The BTC story isn’t over yet, and may not be until the losses equal 100%. Nor should it be viewed in isolation. The destructive urge for gains-without-brains also manifests itself in the junior resource stocks your BIL suggested. In buying individual securities mentioned by some impoverished journalist in the Globe or a discredited stock-flogging, bow-tied analyst on BNN. Or shoveling your retirement money into silver bullion, or handing over your net worth to a mortgage investment corp promising 8%.

Investing involves understanding risk, and seeking to mitigate it while putting capital to work. That’s why the best portfolios are balanced – holding growth assets plus safe, income-producing ones – and diversified, with several distinct asset classes.
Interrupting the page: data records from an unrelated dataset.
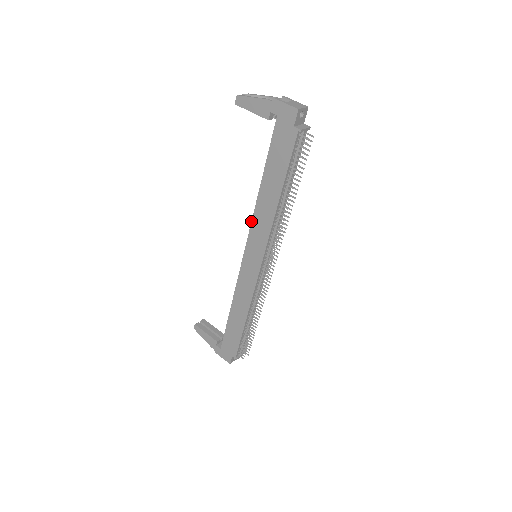
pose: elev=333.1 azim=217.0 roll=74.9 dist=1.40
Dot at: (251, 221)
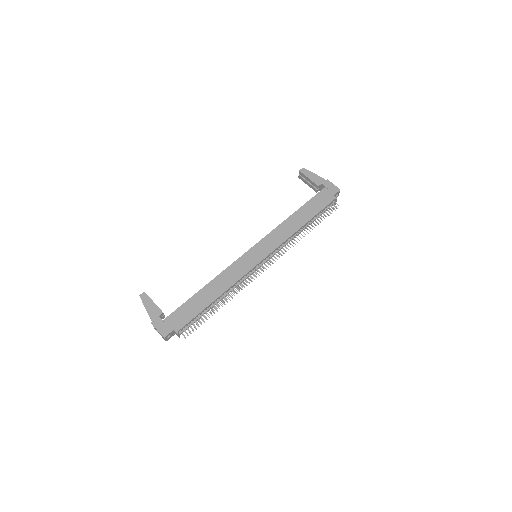
Dot at: (272, 230)
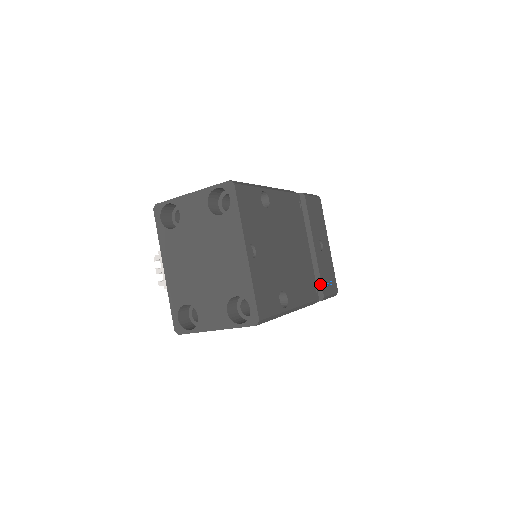
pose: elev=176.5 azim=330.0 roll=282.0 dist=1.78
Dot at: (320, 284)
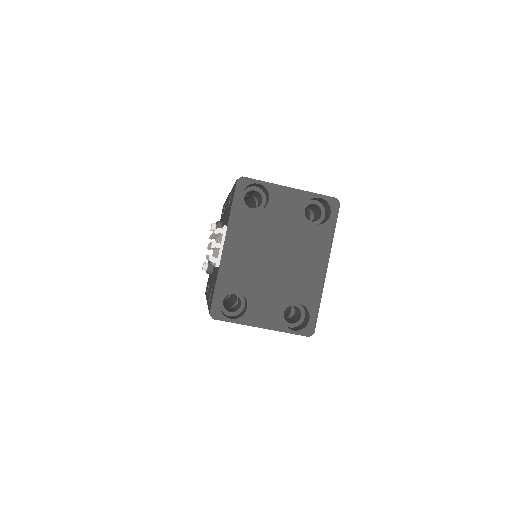
Dot at: occluded
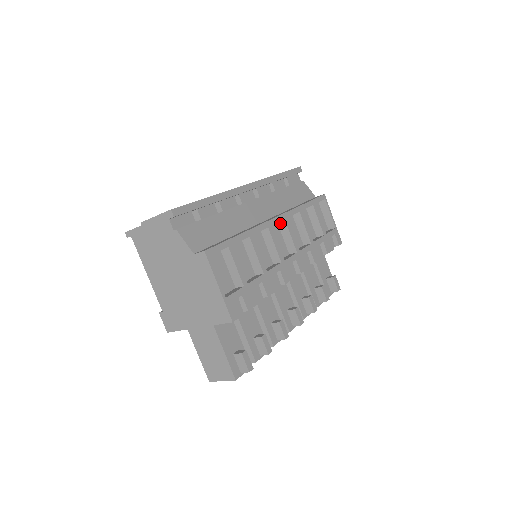
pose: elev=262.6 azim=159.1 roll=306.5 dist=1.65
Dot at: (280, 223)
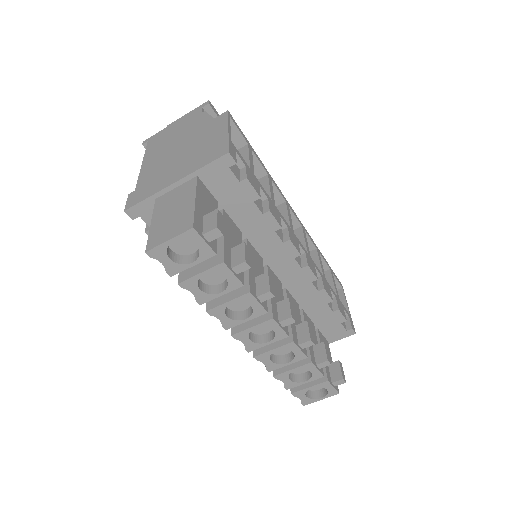
Dot at: (295, 231)
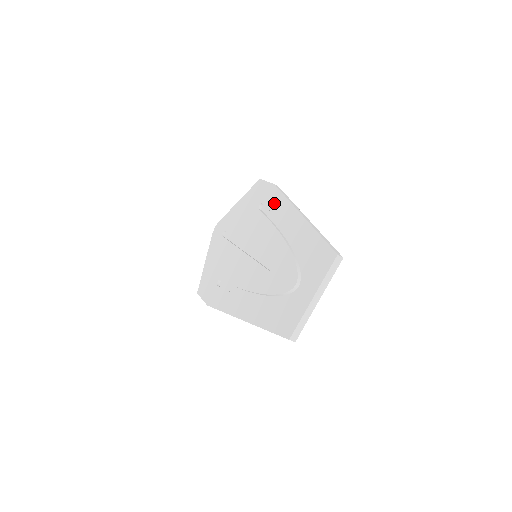
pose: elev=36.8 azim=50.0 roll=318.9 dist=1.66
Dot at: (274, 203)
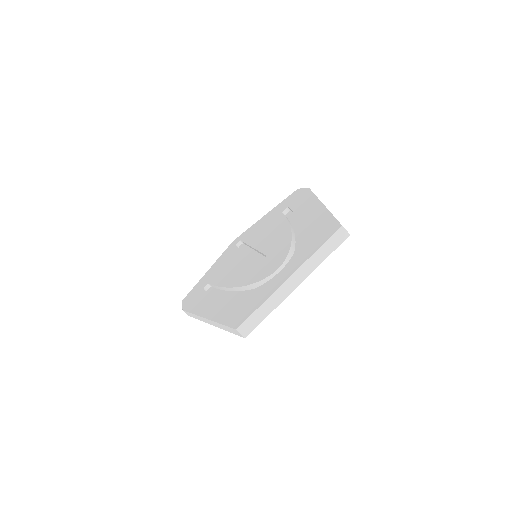
Dot at: (299, 202)
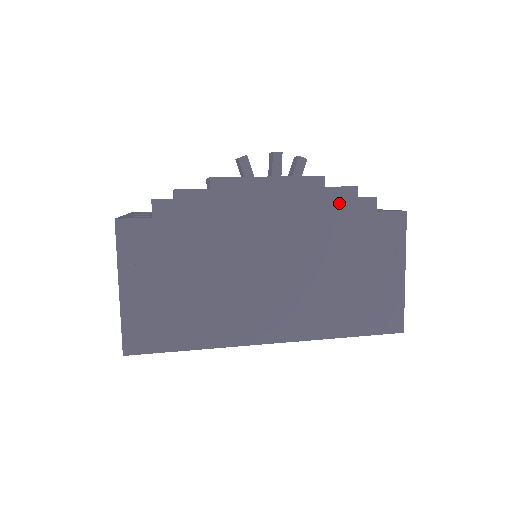
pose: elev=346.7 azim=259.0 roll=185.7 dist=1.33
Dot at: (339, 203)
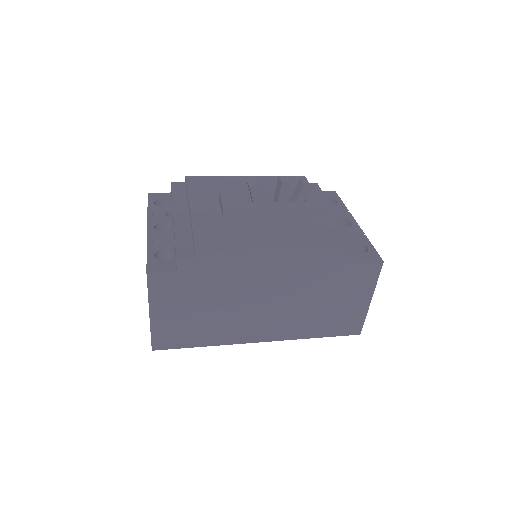
Dot at: (329, 258)
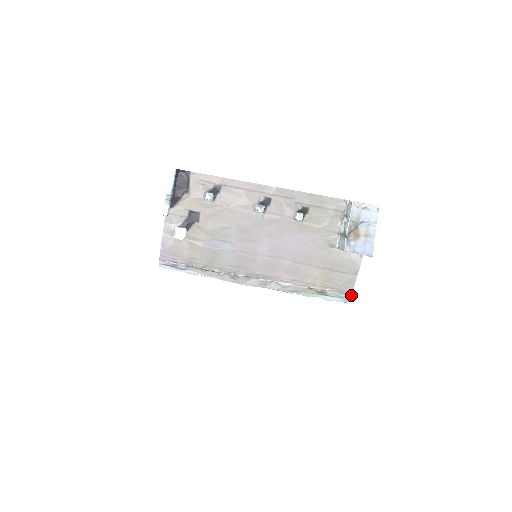
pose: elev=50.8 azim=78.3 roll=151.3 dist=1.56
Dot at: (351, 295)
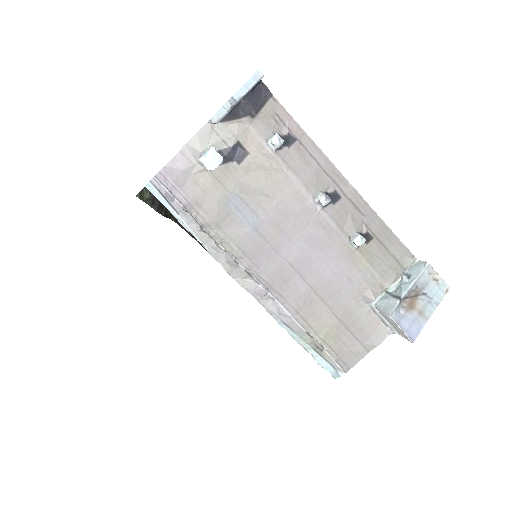
Dot at: (347, 371)
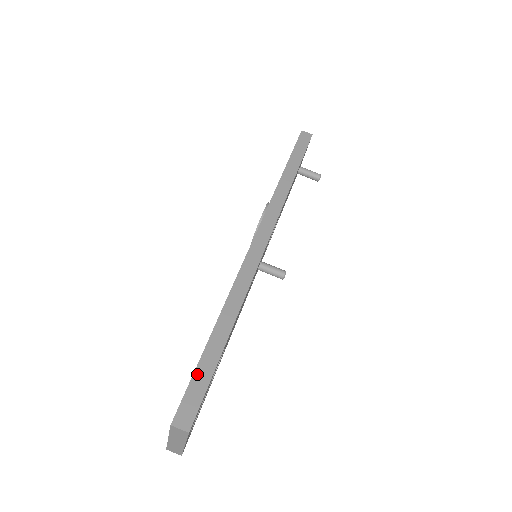
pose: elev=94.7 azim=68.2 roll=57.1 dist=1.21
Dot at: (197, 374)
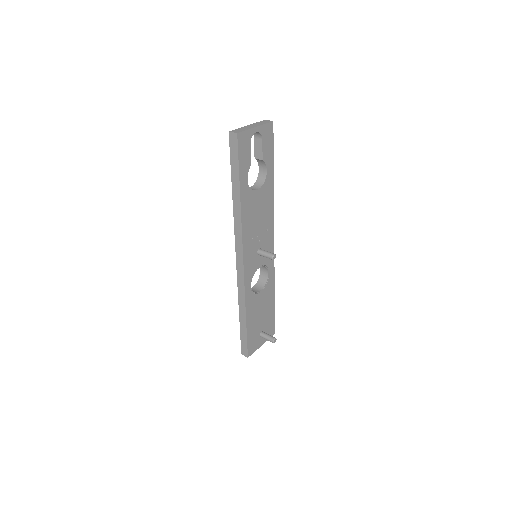
Dot at: occluded
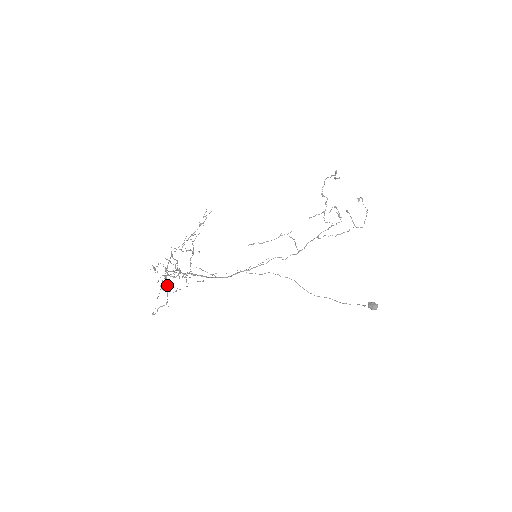
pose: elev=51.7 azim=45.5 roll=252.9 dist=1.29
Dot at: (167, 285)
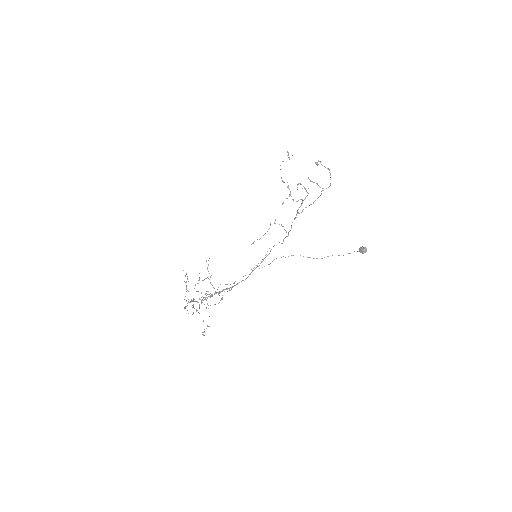
Dot at: occluded
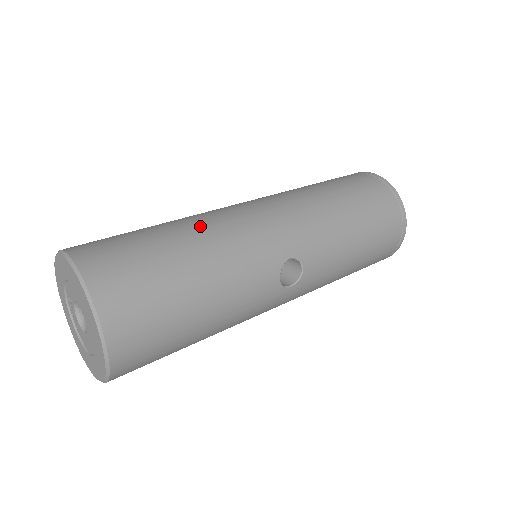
Risk is less when you own ETFs containing hundreds of stocks, instead of picking a few separate companies. It falls when you diversify out of Canada, which represents but a sliver of the world’s markets. It’s also safer when you own things like REITs, since rental income within them is not dependent on stock markets.

And, kids, it’s still not different. It never will be.

Property sales are down 20% so far this month in Calgary. In Victoria the drop is just over 30%. Alberta is in an oil-induced, NDP-augmented, pre-electoral funk. BC is just pooched, – unaffordable, stressed and terminally over-taxed.

Vancouver numbers due out early next week should be ugly as the climate there turns even more toxic for owners and investors. As if Comrade Premier Horgan and his eat-the-rich finance minister were not enough, the new YVR mayor is turning out to be just as anti-house. He’s now taking the steps necessary to triple the ‘vacant house’ tax which last year ripped $38 million from the hides of homeowners while doing nothing to lower rents or increase the vacancy rate (which was the only rationale for it).

Not that anyone thought it would. After all, this is just another tax on wealth. Added to the anti-foreigner tax, the anti-Albertan ‘speculation’ tax, and the special extra property tax in selected neighbourhoods, the EHT is an additional reason no sane person would buy a property in YVR, the LM, OK or the Island.

“The tax is proving effective and tripling it will just amplify that effectiveness,” says Mayor Kennedy Stewart. At the same time government stats show the vacancy rate is lower in areas where there is no tax.

As reported here yesterday, be careful what you vote for. You might just get it.